After 27 years, the Calamos family decided to share the fruits of their labor by taking the firm public. Money manager Calamos Asset Management has set the terms of its initial public offering at 18 million Class A shares with an estimated price range of $15.50 to $17.50 a share.
"The question that a lot of people have had with any deal like this is who is getting the benefit of the money?" said David Menlow, president and founder of IPOfinancial.com a research firm headquartered in Milburn, N.J. "This is a very closely controlled partnership. They're just allowing new investors to come into the fold through the subsidiary."
Calamos, best known for its closed-end funds, will use the cash from the IPO to purchase newly issued units directly from its subsidiary Calamos Holding, with the remaining proceeds being used to buy membership units in Calamos Holding from Calamos Family Partners. Ultimately, Calamos Holding will put the proceeds from the sale toward working capital and general corporate purposes, including an expansion of its alternative investments business.
After the IPO takes place, common stockholders will then own over 99.9% of its outstanding capital stock, according to the filing. Each share of Class A common stock will entitle its owner to one vote, while Class B common stock owners will receive a greater number of votes for each share, the filing said.
Wall Street heavyweights Citigroup, Merrill Lynch, Goldman Sachs and UBS Investment Bank were listed as the underwriters for the offering. As underwriters, the firms are allowed to purchase up to an additional 2.7 million shares of Class A common stock to cover over-allotments, the company said.
Shares of Calamos will trade on Nasdaq under the symbol CLMS.
Ahead of the IPO, a debate has emerged over whether the offering will have an adverse effect on fund shareholders. Investor advocates have said taking a fund company public divides the interests of the company shareholders and that of the fund shareholders.
Those invested in the company want to see strong earnings and revenue, part of which is derived from fees charged to fund shareholders. The fund shareholders, on the other hand, demand strong performance, which means keeping fees low and closing funds when they grow too large. Calamos could not be reached for comment.
T. Rowe Price and Eaton Vance have been publicly traded companies for years and argue that it does not affect the way they manage money. The firms pride themselves on doing right by long-term investors and assert that satisfied customers help get more assets in the door and boosts profits, thereby benefiting the company's stockholders.
But the problem with pricing is a real one, and it presents a significant conflict of interest for fund management, who now must deal with a whole new constiuency. "That seems to be the recurring theme for all of these IPO deals and the reason that many of them have withdrawn," Menlow said.
New regulatory reforms being considered also present a problem for Calamos, including an SEC proposal to register hedge funds, a rule that could have a prohibitive effect on future revenue.
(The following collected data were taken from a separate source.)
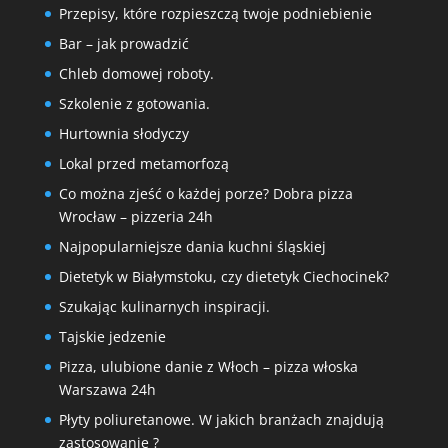
Przepisy, które rozpieszczą twoje podniebienie
Bar – jak prowadzić
Chleb domowej roboty.
Szkolenie z gotowania.
Hurtownia słodyczy
Lokal przed metamorfozą
Co można zjeść o każdej porze? Dobra pizza
Wrocław – pizzeria 24h
Najpopularniejsze dania kuchni śląskiej
Dietetyk w Białymstoku, czy dietetyk Ciechocinek?
Szukając kulinarnych inspiracji.
Tajskie jedzenie
Pizza, ulubione danie z Włoch – pizza włoska
Warszawa 24h
Płyty poliuretanowe. W jakich branżach znajdują
zastosowanie ?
Another potential hurdle is a proposal to ban all soft-dollar arrangements, one that would have cost Calamos $900,000 for broker research in 2003, its filing outlined.
Calamos manages a number of closed-end funds, which some industry observers believe could help insulate the firm from risk because once the initial cash is raised there are no daily redemptions but rather a steady flow of management fees.
Making a Statement
"This appears like it has all the trimmings of a successful offering," Menlow said. "It's an issue of fees." He went on to say that while there is definitely going to be a "detrimental overtone" of investing in this market due to the trading scandal, it does not poison the well for new offerings. Menlow views the Calamos IPO as "a statement of confidence" that these types of deals can be done.
"The value equation rests a little more heavily in the lap of the investors," he said. He added that in a year's time, a deal like this could be priced much differently depending upon investors' appetite for new offerings.
The number of companies that have gone public so far this year has reached 148, according to Thomson Financial, parent company of the publisher of this newsletter, compared with 85 for all of 2003. However, one-third of the new issues this year have been priced below their predicted offering range, compared with 20% in a typical year. And the average IPO stock is down 3% this year since its offering.